* _Task instructions_
Could you copy the records word for word, from their first line through the line that contains "hingga dekorasi. Kemudahan", including both of those lines?

* _Task material_

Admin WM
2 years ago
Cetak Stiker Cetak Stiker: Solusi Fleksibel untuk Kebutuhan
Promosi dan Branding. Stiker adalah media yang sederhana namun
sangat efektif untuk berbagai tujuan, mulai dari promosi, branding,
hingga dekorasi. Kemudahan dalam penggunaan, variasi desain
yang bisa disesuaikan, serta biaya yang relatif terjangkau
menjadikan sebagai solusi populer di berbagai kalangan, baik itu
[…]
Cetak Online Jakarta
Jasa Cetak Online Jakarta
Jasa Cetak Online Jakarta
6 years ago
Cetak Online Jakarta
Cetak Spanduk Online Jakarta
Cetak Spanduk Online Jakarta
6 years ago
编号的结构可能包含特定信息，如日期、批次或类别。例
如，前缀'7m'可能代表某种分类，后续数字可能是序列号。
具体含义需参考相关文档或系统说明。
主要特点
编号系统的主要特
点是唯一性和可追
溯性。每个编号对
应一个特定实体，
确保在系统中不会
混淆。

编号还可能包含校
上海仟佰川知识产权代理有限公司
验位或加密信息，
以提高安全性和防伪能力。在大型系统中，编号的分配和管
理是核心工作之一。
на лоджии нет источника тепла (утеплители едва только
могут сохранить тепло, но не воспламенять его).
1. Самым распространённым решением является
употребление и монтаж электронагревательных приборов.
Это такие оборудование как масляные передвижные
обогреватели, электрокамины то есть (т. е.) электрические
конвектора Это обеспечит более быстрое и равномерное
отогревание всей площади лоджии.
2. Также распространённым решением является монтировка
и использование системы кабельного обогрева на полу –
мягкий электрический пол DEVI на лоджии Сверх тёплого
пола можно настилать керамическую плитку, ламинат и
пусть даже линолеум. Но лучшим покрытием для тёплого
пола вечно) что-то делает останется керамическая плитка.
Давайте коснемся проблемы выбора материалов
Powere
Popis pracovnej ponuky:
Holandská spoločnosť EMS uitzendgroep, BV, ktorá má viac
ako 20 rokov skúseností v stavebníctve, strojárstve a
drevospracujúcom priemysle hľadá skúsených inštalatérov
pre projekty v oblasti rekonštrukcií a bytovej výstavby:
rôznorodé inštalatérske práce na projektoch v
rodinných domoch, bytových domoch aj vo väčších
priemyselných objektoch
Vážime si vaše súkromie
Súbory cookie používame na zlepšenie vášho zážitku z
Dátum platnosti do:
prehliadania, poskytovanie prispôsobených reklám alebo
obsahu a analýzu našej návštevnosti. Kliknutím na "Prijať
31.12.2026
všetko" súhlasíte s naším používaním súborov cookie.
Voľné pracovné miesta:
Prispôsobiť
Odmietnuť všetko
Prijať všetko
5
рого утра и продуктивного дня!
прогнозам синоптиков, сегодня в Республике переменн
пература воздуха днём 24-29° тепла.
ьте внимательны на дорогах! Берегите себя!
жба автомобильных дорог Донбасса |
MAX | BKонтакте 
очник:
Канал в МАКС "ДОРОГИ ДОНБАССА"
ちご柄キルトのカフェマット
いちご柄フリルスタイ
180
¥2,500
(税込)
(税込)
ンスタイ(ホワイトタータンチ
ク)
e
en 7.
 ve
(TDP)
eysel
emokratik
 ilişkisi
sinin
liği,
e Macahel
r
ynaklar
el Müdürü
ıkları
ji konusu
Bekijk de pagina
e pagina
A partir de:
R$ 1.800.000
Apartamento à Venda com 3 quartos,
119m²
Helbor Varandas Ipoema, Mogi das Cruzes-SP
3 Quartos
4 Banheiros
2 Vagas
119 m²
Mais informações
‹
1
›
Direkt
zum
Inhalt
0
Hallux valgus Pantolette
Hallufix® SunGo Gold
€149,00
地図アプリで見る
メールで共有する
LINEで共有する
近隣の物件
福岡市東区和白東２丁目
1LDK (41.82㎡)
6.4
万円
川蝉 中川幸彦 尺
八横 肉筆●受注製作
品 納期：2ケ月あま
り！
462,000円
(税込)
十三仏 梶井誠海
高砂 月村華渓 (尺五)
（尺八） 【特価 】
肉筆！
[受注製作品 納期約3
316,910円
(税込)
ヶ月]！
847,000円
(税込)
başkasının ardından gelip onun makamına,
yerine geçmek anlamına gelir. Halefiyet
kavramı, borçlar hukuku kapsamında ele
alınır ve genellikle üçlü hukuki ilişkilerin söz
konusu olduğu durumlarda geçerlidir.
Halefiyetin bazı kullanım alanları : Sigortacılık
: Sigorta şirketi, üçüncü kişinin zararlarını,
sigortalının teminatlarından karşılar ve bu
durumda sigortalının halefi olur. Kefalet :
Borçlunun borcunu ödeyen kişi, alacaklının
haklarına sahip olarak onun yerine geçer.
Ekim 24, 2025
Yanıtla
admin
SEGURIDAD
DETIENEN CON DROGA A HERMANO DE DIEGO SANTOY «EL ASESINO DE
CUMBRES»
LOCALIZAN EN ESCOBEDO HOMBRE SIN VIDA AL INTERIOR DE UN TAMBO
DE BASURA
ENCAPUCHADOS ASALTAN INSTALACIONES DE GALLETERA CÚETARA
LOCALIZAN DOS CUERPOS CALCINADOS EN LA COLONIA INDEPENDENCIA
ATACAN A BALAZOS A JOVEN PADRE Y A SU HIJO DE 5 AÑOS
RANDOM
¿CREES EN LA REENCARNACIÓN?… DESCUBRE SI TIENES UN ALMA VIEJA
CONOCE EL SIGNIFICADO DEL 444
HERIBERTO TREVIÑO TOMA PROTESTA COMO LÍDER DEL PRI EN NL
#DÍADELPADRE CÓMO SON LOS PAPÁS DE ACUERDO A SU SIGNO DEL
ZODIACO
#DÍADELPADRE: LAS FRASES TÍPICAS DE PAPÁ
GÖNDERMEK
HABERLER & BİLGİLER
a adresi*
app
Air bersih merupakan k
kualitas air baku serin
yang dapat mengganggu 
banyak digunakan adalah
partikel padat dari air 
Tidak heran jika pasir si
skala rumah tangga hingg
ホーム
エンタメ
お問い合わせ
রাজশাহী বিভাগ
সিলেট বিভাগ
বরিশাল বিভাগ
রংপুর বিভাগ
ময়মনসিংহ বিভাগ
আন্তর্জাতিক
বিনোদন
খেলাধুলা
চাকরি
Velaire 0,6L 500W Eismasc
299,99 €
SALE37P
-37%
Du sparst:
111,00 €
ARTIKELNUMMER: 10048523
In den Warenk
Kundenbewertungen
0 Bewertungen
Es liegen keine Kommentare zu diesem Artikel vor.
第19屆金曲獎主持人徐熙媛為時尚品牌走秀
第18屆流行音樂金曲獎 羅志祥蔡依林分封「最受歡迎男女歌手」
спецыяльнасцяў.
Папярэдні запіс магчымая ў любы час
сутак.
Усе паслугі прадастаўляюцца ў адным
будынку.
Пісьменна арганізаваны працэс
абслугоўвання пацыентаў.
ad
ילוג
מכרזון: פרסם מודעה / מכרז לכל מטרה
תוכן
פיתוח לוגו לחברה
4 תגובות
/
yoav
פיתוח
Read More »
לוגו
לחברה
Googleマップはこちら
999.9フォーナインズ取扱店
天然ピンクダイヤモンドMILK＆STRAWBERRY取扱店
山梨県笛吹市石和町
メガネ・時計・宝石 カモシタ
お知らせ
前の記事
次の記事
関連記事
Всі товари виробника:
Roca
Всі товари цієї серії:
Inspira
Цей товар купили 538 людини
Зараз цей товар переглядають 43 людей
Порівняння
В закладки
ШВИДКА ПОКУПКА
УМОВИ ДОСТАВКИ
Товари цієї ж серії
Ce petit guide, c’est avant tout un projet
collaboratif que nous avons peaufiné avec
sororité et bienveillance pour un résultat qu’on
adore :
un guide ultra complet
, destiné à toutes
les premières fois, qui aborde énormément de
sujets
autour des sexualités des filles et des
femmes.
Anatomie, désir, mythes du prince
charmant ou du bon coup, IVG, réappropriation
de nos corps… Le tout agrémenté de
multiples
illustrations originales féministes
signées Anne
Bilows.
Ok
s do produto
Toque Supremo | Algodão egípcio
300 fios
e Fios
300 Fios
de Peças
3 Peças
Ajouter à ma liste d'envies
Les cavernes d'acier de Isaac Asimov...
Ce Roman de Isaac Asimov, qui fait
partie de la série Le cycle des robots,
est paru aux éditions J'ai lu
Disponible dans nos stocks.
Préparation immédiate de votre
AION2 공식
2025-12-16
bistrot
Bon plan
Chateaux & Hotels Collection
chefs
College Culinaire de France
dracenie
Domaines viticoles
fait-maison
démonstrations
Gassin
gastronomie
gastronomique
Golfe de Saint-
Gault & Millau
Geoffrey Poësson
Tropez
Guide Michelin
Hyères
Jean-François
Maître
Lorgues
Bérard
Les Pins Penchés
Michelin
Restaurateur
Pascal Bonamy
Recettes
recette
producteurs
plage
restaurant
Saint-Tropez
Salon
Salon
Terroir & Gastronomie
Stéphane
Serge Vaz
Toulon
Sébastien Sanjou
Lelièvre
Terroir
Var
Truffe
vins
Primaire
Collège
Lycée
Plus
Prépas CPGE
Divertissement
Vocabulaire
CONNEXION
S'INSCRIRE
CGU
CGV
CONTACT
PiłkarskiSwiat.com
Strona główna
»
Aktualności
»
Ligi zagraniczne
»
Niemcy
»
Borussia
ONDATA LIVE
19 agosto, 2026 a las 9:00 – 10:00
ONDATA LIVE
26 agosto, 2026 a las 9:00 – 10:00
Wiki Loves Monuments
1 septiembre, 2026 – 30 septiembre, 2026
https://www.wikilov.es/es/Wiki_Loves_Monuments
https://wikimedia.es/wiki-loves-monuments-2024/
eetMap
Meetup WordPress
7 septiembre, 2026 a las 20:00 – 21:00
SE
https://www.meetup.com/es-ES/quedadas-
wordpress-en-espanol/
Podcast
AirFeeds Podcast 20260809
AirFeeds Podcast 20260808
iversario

* _Your response_
Admin WM
2 years ago
Cetak Stiker Cetak Stiker: Solusi Fleksibel untuk Kebutuhan
Promosi dan Branding. Stiker adalah media yang sederhana namun
sangat efektif untuk berbagai tujuan, mulai dari promosi, branding,
hingga dekorasi. Kemudahan dalam penggunaan, variasi desain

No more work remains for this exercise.